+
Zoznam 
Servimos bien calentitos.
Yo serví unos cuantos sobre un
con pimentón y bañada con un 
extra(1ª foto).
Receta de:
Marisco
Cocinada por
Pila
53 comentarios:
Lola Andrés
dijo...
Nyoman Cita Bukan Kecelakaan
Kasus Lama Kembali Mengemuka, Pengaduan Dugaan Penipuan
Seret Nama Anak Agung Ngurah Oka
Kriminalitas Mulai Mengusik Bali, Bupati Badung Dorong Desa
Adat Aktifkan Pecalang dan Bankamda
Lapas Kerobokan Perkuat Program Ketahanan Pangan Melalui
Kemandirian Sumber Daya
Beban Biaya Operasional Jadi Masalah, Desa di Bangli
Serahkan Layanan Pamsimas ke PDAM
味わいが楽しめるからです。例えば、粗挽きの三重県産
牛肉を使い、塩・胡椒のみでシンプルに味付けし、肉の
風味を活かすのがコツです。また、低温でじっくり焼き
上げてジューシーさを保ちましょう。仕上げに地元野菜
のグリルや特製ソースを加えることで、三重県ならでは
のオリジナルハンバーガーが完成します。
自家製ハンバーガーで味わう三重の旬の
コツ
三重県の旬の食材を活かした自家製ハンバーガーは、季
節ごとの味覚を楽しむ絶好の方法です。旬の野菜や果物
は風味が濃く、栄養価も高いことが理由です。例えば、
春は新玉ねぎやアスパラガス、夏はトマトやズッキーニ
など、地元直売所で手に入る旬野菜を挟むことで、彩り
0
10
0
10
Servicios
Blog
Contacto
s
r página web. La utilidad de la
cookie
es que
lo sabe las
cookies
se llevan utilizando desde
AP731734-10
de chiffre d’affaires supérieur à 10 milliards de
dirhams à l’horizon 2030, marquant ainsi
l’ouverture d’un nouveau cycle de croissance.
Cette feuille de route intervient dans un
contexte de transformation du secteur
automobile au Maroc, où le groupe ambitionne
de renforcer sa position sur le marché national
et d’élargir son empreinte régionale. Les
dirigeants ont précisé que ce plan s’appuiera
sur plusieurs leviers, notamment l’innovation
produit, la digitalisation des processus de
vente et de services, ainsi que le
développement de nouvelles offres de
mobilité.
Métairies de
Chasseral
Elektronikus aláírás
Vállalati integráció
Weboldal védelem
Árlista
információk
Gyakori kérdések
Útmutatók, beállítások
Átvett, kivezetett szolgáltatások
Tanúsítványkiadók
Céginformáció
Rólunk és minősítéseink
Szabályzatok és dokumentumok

+++

— Job —
Within the entries above, find each line where "ainsi" appears; copy every one.

— Task response —
dirhams à l’horizon 2030, marquant ainsi
vente et de services, ainsi que le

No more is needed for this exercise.